There’s no logical way to argue, therefore, that undocumented immigrants or their children are not subject to US jurisdiction. To argue otherwise would realize conservatives’ greatest nightmare: undocumented immigrants able to assault US citizens with relative impunity, lest the US government need to petition the native country of every suspect or offender. Children of refugees, who are often classified as “stateless” and thus not subject to any foreign power, would also still be protected by the Citizenship Clause. This would mean that many prominent European conservatives — themselves descended from illegal immigrants, including, perhaps, Melania Trump and her son — would suddenly find themselves without US citizenship. You can almost smell the conservative about-face.
Yet, putting this ridiculousness aside, we must confront two sobering realities.
First, the current Supreme Court might uphold a narrowing of the Citizenship Clause, even if it upends literally over 100 years of precedent, even it it were unconstitutional.
Second, stripping people of their citizenship is often one of the first steps taken by tyrants and authoritarians before an ethnic or ideological purge. The Supreme Court, now further radicalized by the appointment of Justice Brett Kavanaugh, has already shown a propensity toward stricter immigration laws. This means the best hope for a legal argument would be the Supreme Court deciding that a change to the Citizenship Clause would only be possible by the Congress, not by executive order. This would all but kill Trump’s plan, as there aren’t enough Republicans (let alone Democrats) in Congress who’d support stripping people of their citizenship. Still, as we saw with the Muslim ban, the Supreme Court has become increasingly reluctant to challenge executive authority.

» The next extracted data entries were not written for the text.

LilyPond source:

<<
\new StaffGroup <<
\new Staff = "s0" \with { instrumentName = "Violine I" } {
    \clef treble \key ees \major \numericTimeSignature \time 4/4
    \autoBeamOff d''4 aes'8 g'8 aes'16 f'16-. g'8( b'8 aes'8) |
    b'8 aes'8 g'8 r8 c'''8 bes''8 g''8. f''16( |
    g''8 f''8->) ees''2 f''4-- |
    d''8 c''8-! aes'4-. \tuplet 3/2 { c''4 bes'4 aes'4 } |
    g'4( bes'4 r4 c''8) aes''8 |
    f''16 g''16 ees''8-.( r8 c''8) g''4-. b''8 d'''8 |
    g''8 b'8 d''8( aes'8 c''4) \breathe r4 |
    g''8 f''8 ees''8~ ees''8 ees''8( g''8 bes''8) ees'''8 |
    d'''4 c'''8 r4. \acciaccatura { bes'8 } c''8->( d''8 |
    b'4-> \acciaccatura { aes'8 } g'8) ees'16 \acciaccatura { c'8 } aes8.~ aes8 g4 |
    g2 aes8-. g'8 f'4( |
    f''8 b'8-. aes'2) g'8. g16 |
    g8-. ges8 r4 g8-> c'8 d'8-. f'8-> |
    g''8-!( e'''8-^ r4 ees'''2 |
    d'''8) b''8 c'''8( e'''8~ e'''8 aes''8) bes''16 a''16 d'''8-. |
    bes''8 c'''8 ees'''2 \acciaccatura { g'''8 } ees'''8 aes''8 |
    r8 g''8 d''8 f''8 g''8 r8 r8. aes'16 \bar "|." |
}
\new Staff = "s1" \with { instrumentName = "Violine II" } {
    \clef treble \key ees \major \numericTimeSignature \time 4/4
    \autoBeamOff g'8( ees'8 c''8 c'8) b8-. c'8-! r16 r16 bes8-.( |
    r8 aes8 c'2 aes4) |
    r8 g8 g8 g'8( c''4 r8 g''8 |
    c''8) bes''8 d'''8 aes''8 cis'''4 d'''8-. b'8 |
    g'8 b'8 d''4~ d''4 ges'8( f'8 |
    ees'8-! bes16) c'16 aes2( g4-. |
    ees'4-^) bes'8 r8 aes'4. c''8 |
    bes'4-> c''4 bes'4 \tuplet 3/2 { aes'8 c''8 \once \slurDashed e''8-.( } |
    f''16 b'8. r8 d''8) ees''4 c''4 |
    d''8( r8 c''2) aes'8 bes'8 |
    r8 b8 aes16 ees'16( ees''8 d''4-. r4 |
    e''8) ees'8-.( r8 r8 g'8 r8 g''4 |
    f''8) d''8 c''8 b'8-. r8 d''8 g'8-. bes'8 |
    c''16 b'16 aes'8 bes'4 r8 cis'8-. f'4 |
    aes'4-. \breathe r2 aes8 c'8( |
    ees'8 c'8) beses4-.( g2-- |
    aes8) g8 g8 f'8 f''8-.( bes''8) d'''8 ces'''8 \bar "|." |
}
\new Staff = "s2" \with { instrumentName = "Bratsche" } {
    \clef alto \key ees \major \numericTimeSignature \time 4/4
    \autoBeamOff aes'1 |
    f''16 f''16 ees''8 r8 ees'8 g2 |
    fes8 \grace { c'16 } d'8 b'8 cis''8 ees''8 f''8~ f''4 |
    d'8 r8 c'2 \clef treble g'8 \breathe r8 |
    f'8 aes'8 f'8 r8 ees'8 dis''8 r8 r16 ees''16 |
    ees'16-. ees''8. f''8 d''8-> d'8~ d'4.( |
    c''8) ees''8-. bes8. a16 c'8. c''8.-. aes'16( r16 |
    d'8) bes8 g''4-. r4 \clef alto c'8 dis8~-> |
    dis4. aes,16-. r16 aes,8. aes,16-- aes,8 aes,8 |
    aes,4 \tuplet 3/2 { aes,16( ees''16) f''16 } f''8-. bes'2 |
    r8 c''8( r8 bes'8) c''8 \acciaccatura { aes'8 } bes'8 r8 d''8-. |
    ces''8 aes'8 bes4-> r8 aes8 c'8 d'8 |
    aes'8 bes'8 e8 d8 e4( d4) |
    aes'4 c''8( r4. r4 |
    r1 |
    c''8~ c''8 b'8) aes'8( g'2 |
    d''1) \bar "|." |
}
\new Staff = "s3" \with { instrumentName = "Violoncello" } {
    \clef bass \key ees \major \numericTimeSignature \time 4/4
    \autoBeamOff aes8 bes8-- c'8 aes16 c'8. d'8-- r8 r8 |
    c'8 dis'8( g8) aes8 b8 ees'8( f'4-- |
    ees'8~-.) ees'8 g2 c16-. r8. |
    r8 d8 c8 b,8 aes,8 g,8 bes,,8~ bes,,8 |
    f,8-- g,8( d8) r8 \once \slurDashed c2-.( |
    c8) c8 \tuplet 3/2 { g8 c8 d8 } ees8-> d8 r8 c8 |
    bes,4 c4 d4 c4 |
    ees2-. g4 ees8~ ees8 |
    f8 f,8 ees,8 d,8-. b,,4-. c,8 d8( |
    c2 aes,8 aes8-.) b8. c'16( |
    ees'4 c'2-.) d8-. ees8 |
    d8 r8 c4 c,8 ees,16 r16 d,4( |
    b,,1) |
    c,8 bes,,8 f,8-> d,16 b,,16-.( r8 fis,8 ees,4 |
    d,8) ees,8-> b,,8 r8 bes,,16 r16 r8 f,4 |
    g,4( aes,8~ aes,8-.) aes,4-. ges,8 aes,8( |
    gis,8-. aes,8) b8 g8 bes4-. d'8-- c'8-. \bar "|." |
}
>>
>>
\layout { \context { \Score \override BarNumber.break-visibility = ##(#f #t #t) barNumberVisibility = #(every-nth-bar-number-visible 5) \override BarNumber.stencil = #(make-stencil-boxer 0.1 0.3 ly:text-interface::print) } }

Trump’s plan would be horrifying: history is littered with despots who delighted in stripping minority groups and government critics of their citizenship and their rights. Early on, Hitler stripped Jews of German citizenship. The Soviet Union famously set up political committees entirely devoted to stripping citizenship from political dissidents. Many brutal Middle East regimes also strip citizenship from political dissidents. Given that Trump has stated that public dissidents should be stripped of citizenship, it’s safe to assume how thoroughly he would abuse such a power, if granted to him.
Trump and his supporters are relying on a plethora of inaccurate interpretations and debunked legal arguments to push an astoundingly fascist policy favored by some of the worst actors in human history. Given America’s sad current political and judicial climate, it doesn’t mean that the policy won’t be enacted. It very well could be.